### What to do:
Among the records below, the line containing "left wrist: (385, 260)" marks the start. Output it and all lines after it exactly.

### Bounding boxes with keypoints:
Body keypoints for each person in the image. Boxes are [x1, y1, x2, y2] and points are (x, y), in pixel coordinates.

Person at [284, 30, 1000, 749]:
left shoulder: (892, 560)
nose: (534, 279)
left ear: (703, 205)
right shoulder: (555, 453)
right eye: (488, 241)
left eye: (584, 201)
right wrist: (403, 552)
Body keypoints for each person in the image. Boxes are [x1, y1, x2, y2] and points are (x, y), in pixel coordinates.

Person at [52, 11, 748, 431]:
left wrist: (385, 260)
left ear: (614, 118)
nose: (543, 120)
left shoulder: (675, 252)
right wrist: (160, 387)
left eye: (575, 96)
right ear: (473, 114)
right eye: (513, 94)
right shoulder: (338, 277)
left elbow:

### Written answer:
left wrist: (385, 260)
left ear: (614, 118)
nose: (543, 120)
left shoulder: (675, 252)
right wrist: (160, 387)
left eye: (575, 96)
right ear: (473, 114)
right eye: (513, 94)
right shoulder: (338, 277)
left elbow:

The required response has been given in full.